Travaglia ccà, a Montelusa. io di Pirsòna non lo conoscio.”
Patre
Crnazza, con un sorrisino, quello che aveva pigliato dalla dispensa. Trisìna
taliò, certamente erano frutti, ma non li aveva mai veduti prima.
“Banane,
si chiamano” spiegò il parrino. “Stanno in Africa. Me le portò aieri
doppopranzo un amico mio che nevica. Una me la mangiai. Una cosa di paradiso. E
con queste due ci facciamo ci facciamo il joco che ti dissi.”
S’assittò
davanti alla fìmmina, sbucciò una banana.
appena
ch’ebbe finito, Trisìna allungò la mano. il parrino la scansò.
“Ti
civo io” disse “come si fa con i picciliddri.”
Obbediente,
Trisìna serrò gli occhi e raprì la voccuzza.

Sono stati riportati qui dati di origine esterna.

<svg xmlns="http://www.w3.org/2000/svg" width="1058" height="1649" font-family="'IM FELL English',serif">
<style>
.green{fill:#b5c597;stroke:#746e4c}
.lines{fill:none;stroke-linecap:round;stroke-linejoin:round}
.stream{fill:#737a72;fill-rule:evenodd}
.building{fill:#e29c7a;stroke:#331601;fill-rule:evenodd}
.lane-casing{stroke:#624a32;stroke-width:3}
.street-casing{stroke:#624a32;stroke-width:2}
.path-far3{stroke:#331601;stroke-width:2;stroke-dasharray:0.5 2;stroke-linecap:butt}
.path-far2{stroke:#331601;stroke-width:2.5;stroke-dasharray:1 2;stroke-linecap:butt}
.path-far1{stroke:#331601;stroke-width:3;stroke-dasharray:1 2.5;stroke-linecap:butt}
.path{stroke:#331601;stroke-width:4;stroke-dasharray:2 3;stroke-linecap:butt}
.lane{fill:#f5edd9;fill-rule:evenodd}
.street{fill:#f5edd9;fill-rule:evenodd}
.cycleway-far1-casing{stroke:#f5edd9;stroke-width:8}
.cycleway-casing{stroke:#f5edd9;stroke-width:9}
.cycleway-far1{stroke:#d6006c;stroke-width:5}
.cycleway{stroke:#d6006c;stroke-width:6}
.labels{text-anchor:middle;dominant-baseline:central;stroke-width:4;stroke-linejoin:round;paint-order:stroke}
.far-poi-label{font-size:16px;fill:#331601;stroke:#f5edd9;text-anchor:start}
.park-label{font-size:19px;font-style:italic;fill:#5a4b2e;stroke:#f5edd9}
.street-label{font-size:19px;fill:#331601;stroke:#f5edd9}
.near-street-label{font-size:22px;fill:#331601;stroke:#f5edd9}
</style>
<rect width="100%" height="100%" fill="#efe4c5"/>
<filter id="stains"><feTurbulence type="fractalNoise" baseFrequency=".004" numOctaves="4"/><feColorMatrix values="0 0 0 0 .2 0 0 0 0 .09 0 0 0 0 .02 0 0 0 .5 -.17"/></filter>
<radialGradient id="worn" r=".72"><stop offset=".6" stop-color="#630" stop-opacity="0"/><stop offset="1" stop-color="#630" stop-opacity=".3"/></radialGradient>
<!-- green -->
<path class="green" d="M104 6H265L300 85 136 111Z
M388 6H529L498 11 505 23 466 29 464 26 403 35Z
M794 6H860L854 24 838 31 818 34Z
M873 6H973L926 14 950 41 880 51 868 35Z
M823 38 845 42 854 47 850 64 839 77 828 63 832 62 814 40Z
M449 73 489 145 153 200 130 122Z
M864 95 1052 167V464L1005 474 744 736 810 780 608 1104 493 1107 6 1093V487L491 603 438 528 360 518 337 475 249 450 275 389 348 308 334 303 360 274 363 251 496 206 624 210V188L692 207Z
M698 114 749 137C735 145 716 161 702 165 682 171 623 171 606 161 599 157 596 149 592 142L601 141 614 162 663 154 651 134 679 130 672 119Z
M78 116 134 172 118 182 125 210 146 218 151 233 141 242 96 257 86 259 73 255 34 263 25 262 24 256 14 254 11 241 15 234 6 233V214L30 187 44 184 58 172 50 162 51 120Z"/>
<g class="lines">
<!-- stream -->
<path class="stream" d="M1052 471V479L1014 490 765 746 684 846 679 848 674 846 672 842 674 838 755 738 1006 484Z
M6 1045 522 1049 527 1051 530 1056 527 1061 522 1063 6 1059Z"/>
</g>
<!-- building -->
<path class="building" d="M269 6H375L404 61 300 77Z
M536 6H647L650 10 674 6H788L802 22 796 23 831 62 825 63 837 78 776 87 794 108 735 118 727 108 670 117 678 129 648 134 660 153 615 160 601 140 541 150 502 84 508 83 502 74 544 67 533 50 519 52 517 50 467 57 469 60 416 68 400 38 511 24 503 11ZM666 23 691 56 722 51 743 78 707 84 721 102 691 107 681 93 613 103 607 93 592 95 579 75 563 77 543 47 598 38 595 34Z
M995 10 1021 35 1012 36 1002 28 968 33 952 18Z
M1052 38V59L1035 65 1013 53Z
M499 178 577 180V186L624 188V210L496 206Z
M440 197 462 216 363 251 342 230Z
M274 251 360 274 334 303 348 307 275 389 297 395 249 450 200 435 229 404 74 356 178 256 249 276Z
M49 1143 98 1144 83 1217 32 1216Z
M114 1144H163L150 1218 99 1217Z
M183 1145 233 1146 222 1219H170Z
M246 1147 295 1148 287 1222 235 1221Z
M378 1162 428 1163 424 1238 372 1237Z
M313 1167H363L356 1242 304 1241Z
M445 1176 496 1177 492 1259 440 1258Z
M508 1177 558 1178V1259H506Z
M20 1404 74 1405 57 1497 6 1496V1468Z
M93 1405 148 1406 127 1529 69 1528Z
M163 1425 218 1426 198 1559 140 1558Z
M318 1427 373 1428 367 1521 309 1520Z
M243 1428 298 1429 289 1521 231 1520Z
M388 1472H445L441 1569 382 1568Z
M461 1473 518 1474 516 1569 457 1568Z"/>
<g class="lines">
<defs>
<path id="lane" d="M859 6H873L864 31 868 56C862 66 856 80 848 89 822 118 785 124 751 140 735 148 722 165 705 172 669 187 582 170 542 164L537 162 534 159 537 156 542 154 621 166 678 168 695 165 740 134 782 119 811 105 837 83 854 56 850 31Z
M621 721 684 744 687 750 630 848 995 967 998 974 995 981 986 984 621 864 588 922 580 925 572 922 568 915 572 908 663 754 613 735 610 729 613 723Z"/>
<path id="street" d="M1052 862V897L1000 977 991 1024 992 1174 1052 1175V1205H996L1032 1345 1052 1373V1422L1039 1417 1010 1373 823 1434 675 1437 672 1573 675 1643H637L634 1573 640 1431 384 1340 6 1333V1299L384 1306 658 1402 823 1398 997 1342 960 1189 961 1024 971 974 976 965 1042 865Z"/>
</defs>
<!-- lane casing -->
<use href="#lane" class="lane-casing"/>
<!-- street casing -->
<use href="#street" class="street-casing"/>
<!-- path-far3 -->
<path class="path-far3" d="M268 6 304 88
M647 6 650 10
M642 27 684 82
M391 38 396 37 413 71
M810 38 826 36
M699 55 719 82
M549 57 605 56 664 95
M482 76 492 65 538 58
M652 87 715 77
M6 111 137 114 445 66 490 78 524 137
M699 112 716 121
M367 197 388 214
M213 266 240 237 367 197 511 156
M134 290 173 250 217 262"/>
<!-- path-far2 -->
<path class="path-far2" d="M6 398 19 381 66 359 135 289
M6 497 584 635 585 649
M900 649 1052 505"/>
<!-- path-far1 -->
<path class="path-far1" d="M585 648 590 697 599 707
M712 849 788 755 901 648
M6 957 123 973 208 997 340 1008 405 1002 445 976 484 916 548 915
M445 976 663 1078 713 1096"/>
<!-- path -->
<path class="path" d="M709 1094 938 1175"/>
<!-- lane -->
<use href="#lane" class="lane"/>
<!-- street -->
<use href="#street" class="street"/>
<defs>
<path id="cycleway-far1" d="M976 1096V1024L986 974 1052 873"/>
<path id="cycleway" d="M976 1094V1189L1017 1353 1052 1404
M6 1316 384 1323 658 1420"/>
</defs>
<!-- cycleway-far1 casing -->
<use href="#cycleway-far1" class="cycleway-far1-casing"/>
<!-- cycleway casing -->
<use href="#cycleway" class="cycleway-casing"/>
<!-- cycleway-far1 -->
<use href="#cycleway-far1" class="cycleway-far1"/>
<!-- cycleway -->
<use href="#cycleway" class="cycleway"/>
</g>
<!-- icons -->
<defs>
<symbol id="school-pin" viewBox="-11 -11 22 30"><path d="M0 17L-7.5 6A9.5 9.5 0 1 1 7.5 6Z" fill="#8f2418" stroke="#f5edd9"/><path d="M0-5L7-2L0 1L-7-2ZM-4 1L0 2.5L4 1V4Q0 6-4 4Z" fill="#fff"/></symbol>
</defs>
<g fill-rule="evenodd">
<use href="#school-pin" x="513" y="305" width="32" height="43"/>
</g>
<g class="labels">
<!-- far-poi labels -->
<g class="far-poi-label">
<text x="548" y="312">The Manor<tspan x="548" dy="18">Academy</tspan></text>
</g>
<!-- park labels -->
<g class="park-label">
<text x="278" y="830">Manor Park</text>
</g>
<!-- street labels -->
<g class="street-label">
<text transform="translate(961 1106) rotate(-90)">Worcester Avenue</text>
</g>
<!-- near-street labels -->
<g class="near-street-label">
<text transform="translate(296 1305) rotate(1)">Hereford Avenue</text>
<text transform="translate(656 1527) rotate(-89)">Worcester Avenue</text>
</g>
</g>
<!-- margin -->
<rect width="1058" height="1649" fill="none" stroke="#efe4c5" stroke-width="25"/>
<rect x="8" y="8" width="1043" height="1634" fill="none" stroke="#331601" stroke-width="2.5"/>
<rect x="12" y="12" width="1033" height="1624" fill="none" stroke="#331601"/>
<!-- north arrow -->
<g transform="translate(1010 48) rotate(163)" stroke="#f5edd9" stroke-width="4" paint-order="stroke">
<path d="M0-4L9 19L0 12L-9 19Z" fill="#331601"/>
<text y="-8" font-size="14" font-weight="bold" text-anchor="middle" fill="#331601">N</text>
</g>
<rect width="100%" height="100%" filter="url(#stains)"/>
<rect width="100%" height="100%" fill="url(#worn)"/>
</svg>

Patre Carnazza
le
introdusse delicatamente tra le labbra la punta della banana che la fìmmina
decapitò di netto. Il parrino sussultò. trisìna mastichiò, agliuttì, raprì gli
occhi.
“Ancora.”
Finita
la banana, si mostrò delusa.
“Chisto
era il joco?”
“No,
ora lo facciamo” rispose il parrino pigliando la banana che aveva posata sul
tavolo e principiando a sbucciarla “io ora mi suso e mi metto davanti a tia con
la banana in mano. Tu te ne resti assittata con gli occhi serrati. Tu devi devi
dare una volta un morso
alla
banana e un’altra volta invece una bella vasata. Se sbagli, se dai due vasate o
due morsi di seguito, paghi pegno. E il pegno lo stabilisco io. Se c’inzerti,
ti regalo il lume.”
“E
va bene” fece Trisìna, serrando gli occhi e inumidendosi le labbra con la
lingua. Aveva capito benissimo il joco del parrino.
A
pensare ai denti che Trisìna aveva, patre Carnazza sudò freddo: se quella si
sbagliava, sarebbe stato un guaio grosso.